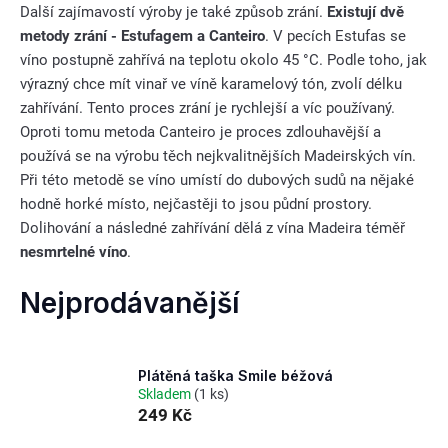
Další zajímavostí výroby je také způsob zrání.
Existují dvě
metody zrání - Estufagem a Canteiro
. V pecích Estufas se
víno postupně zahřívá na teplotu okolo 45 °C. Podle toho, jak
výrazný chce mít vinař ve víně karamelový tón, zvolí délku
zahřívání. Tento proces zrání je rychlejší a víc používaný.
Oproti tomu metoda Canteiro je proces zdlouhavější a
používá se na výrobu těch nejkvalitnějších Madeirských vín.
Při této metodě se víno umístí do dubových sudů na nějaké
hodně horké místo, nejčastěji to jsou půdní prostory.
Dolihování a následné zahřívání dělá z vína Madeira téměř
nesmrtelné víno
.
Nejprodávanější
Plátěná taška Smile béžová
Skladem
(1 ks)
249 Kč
_____
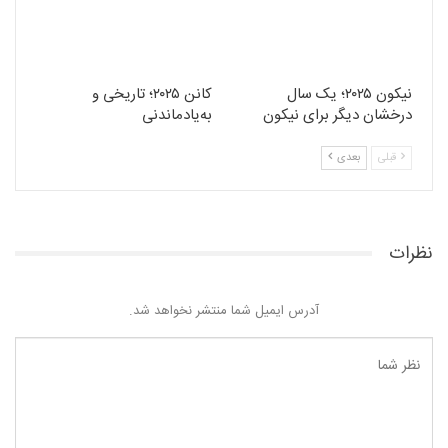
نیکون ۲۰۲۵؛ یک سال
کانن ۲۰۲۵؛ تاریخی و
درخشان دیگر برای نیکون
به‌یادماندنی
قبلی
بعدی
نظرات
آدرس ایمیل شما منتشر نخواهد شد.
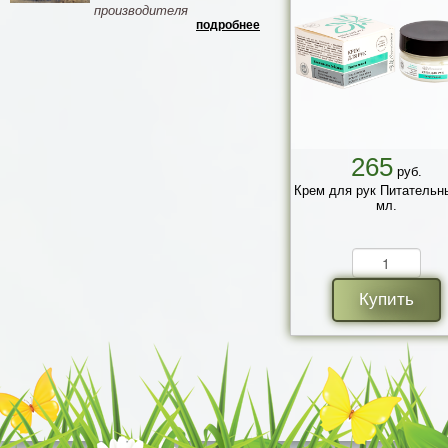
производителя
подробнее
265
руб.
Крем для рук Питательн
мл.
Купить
_____
Only one stretch of the data above is needed. Restate it word for word, from the line containing "pecích Estufas se" through the line containing "hodně horké místo, nejčastěji", both ends included.

. V pecích Estufas se
víno postupně zahřívá na teplotu okolo 45 °C. Podle toho, jak
výrazný chce mít vinař ve víně karamelový tón, zvolí délku
zahřívání. Tento proces zrání je rychlejší a víc používaný.
Oproti tomu metoda Canteiro je proces zdlouhavější a
používá se na výrobu těch nejkvalitnějších Madeirských vín.
Při této metodě se víno umístí do dubových sudů na nějaké
hodně horké místo, nejčastěji to jsou půdní prostory.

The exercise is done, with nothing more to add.